[Materials provided Boundary: Start]

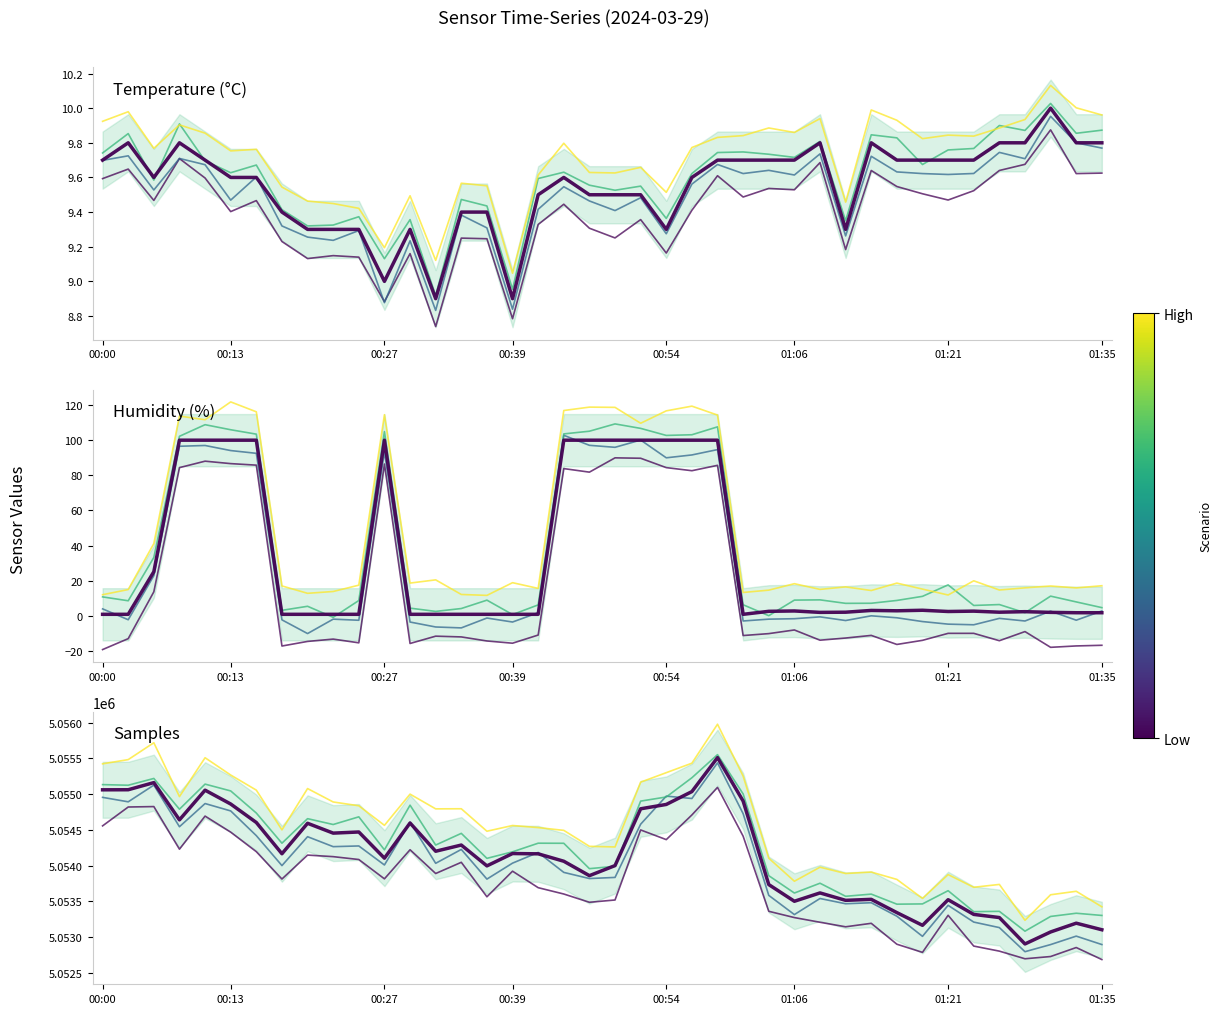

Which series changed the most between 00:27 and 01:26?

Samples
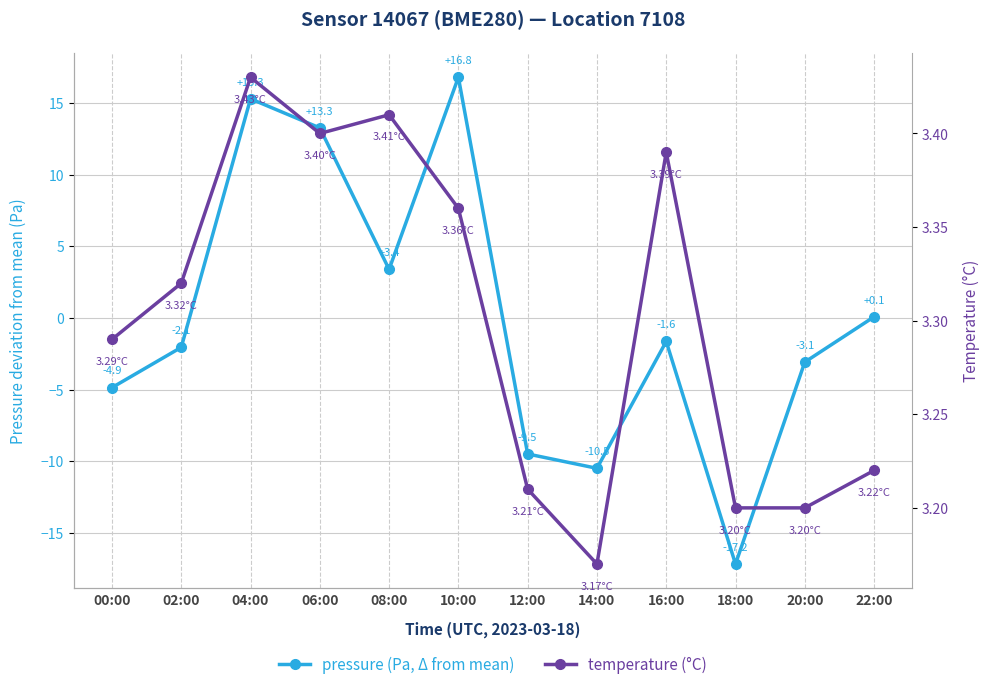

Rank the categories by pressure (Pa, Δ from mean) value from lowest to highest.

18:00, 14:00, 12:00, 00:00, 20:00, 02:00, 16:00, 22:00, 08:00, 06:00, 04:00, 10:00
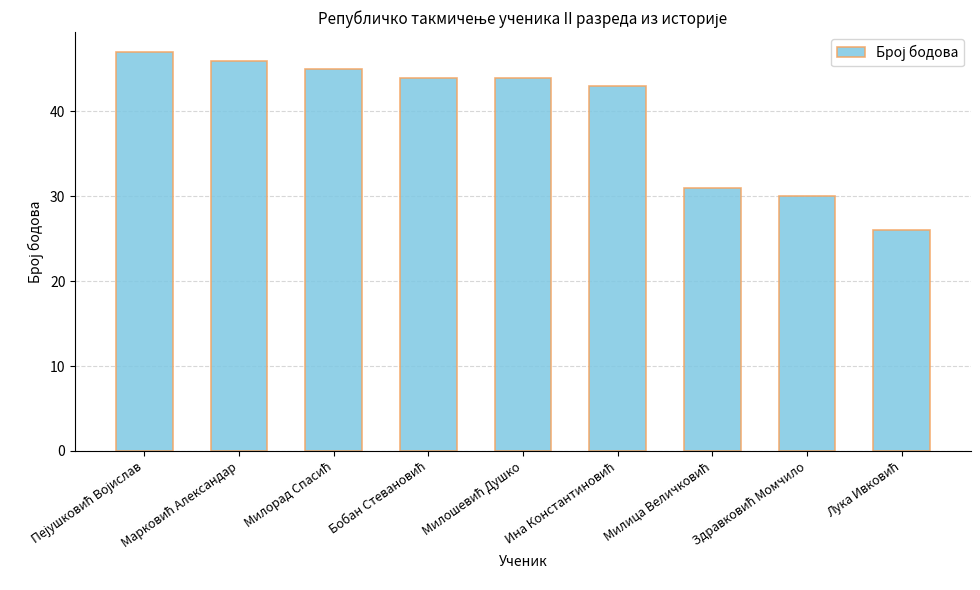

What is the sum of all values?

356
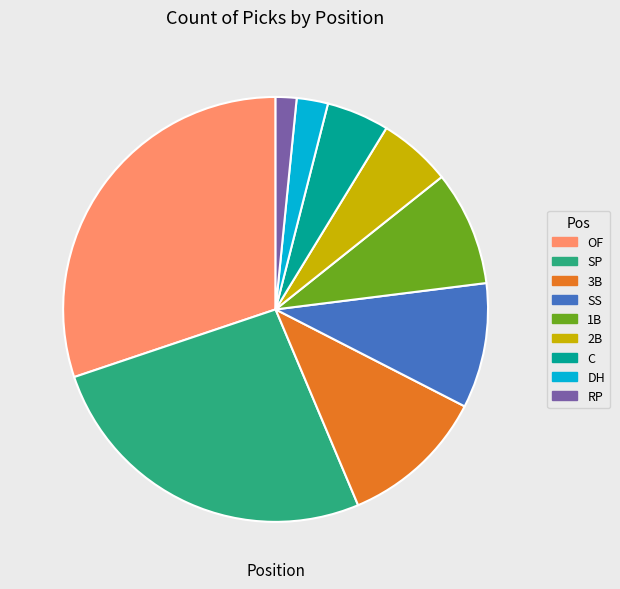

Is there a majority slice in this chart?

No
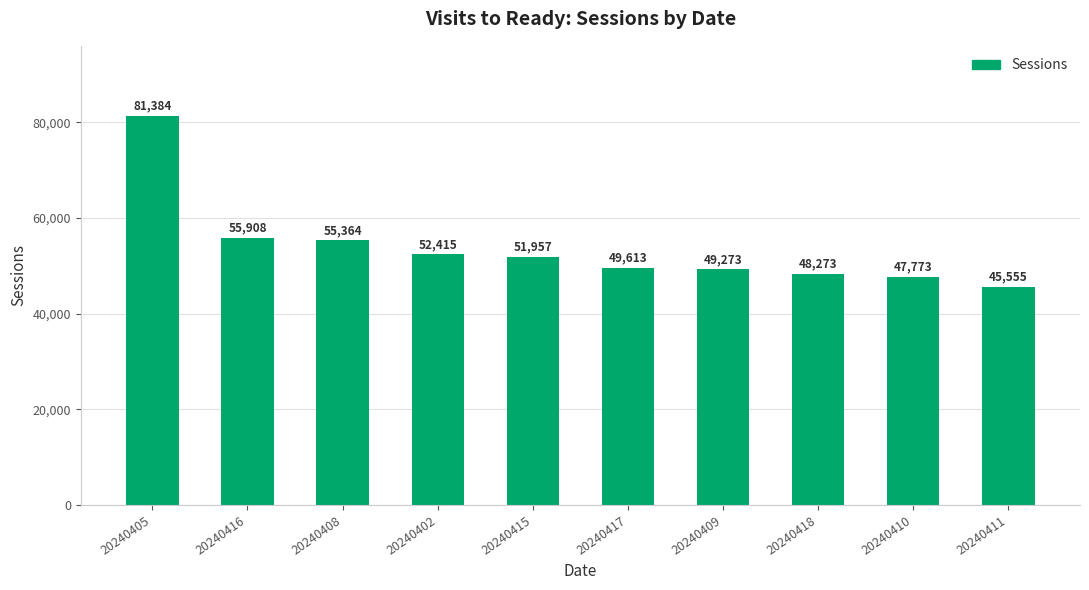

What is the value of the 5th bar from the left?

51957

[Materials provided Boundary: End]
[Materials provided Boundary: Start]

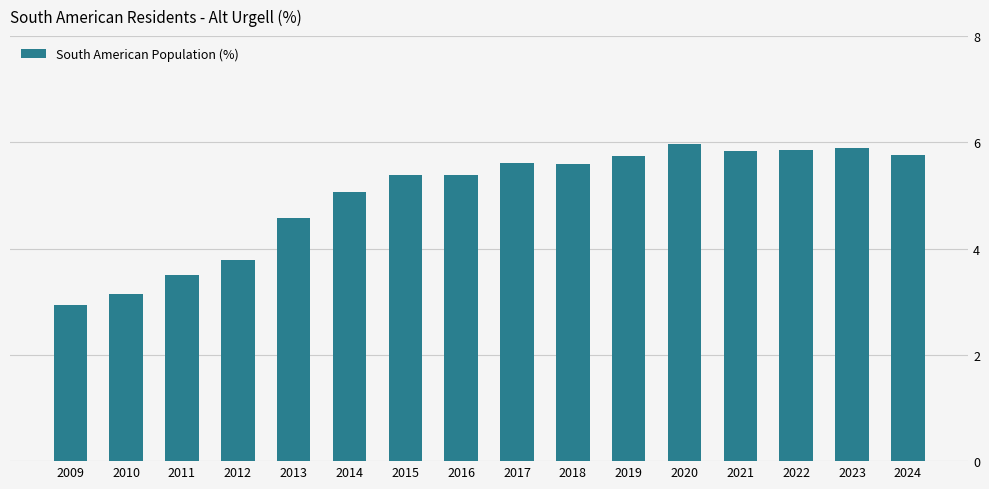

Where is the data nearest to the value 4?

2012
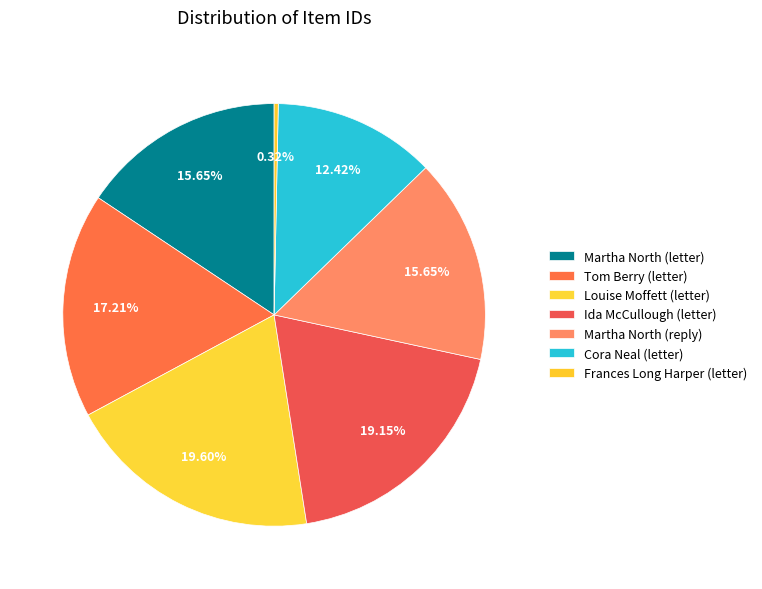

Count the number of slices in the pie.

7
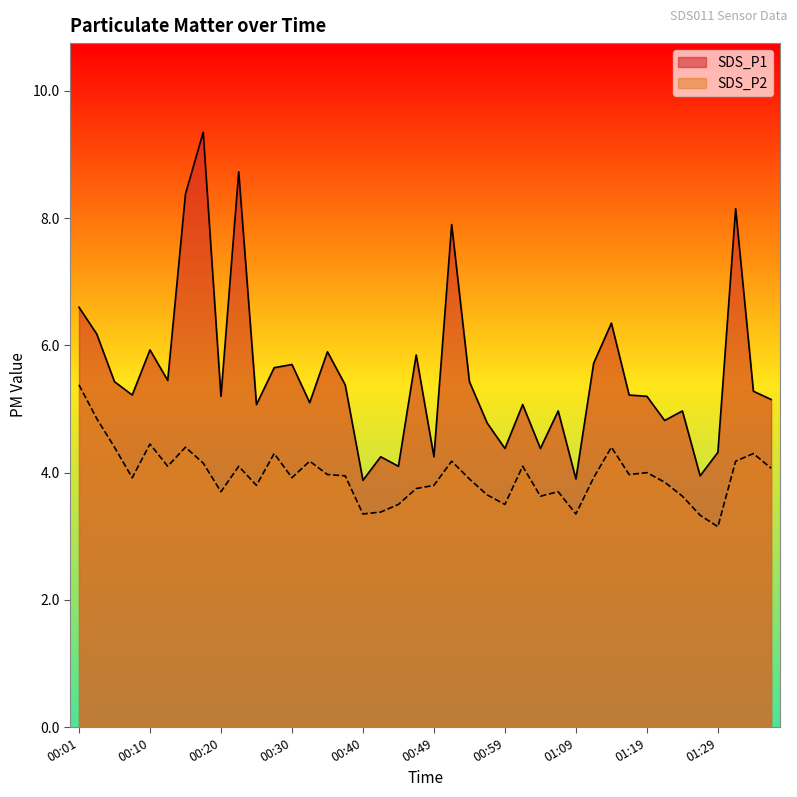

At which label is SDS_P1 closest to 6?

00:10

[Materials provided Boundary: End]
[Materials provided Boundary: Start]

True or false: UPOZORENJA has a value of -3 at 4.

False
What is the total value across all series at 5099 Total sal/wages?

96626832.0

[Materials provided Boundary: End]

Lay out the lines from the one with "Which series changed" to the one with "What is the value" as a Markdown table with the columns Row and Line. Skip blank lines and leave the pictures out.

> _Task result_:
| Row | Line |
|---|---|
| 1 | Which series changed the most between 00:27 and 01:26? |
| 2 | Samples |
| 3 | Rank the categories by pressure (Pa, Δ from mean) value from lowest to highest. |
| 4 | 18:00, 14:00, 12:00, 00:00, 20:00, 02:00, 16:00, 22:00, 08:00, 06:00, 04:00, 10:00 |
| 5 | What is the sum of all values? |
| 6 | 356 |
| 7 | Is there a majority slice in this chart? |
| 8 | No |
| 9 | What is the value of the 5th bar from the left? |